Troubleshooting ruby script for using --min-identity when plotting
Hi there, I'm hoping you don't mind helping me troubleshoot how to use asgart-plot to only plot the identified duplications filtered for a minimum % identity.
I successfully used asgart-extract to modify the json output to include the sequence from the FASTA, but am running into issues with the ruby script asgart-align.rb you attached in issue #4
The output I am getting is:
Aligning combo-x_test.json
0/59
asgart-align.rb:45:in `block (2 levels) in <main>': undefined method `size' for nil (NoMethodError)
raise "Error: out[0].size != out[1].size" if out[0].size != out[1].size
^^^^^
from asgart-align.rb:26:in `each'
from asgart-align.rb:26:in `block in <main>'
from asgart-align.rb:24:in `each'
from asgart-align.rb:24:in `each_with_index'
from asgart-align.rb:24:in `<main>'
From what I can tell, the issue is the output json asgart is giving has different lengths from each of the duplicons, the left and right do not match in length. I am only interested in the highest identity duplicates and expect that in these high-identity duplicates the actual length of each arm should be very close if not identical. Do you have any suggestions for what may be happening to cause this, or a workaround? Happy to send the json file if it would help.
Thanks, I am really excited that it seems to be working well, and does plot the data correctly if I don't restrict based on identity.
Cam you pleaseattach your fasta & json files so that I can take a deeper look?
combo-x_test.json.gz Here is the json file, which had asgart-extract ran to insert the sequence! The fasta it was generated from is bigger than 25MB even when gzipped so github won't let me upload - if you need that (it is only a two-line fasta of two concatenated X chromosomes) let me know an alternate way to send to you.
Thanks!
The good news is that I run your file on my machine, and it works fine.
The bad news is that it seems mafft is returning garbage on yours. Would you mind removing the >2 /dev/null line 32, so that we can see if mafft outputs some errors?
Ah, I see! I have MAFFT loaded as a module and is version 7.310 if that is potentially contributing. Here is the output when I remove ">2/dev/null" from line 32:
asgart-align.rb: --> asgart-align.rb
expected a closing delimiter for the %x or backtick string
24 result["families"].each_with_index do |family, i|
26 family.each do |sd|
32 mafft_out = %x(#{MAFFT} --auto #{fasta.path} 33 out, frag = [], "" 42 out << frag unless frag.empty? 67 end 68 end
asgart-align.rb:74: unterminated string meets end of file (SyntaxError) asgart-align.rb:74: syntax error, unexpected end-of-input, expecting `end' or dummy end
On Thu, May 9, 2024 at 3:42 AM delehef @.***> wrote:
The good news is that I run your file on my machine, and it works fine.

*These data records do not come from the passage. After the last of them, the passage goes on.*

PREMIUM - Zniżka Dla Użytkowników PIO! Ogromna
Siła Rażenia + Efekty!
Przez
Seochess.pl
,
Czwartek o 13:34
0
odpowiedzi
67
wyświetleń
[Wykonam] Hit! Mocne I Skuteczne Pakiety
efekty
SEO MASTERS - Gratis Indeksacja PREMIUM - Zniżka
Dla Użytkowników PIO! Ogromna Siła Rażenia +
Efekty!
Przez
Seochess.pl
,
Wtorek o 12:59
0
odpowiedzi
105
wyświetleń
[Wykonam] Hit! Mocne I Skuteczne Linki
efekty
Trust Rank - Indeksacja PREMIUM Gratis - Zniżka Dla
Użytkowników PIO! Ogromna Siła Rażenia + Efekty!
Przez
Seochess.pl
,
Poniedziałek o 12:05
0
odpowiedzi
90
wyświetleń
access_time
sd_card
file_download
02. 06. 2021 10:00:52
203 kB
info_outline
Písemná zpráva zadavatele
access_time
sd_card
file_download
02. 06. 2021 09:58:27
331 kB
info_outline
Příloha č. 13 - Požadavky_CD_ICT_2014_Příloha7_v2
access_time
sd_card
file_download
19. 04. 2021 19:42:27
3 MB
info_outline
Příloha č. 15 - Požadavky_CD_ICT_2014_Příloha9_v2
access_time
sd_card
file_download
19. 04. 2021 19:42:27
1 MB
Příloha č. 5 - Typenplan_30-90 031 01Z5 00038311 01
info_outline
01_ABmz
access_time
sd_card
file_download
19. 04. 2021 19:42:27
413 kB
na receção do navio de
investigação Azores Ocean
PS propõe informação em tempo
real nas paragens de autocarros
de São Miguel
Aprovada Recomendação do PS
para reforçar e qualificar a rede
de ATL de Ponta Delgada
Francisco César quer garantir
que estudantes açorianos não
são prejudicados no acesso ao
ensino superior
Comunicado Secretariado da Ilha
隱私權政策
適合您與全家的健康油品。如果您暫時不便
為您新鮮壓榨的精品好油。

The bad news is that it seems mafft is returning garbage on yours. Would you mind removing the >2 /dev/null line 32, so that we can see if mafft outputs some errors?
— Reply to this email directly, view it on GitHub https://github.com/delehef/asgart/issues/6#issuecomment-2102129295, or unsubscribe https://github.com/notifications/unsubscribe-auth/AQZ3CT4IZV42BOP2PRGYUJLZBMSEZAVCNFSM6AAAAABHLYY5QOVHI2DSMVQWIX3LMV43OSLTON2WKQ3PNVWWK3TUHMZDCMBSGEZDSMRZGU . You are receiving this because you authored the thread.Message ID: @.***>
You are missing a closing parentheses at the end of line 32.
Hi @delehef Sorry for the really late reply! Even after fixing the missing parenthesis I still was having issues, but it was determined that it was due to something with the mafft binaries on the HPC I use.
In case others have similar problems with mafft, the fix was for our IT to install MAFFT as a module, and when i loaded both MAFFT and ruby as modules with lmod it now works beautifully.
Thanks for the great program! I will close this issue as it's now resolved, but was also wondering if it would be possible to implement a --max-identity flag when plotting. I would love to be able to plot a range rather than only above a minimum % identity - i.e. all duplicons from 70-80% identity, but not above 80% or <70% for example. Thanks again for the help!
if it would be possible to implement a --max-identity flag when plotting
That's a nice idea, I just added it!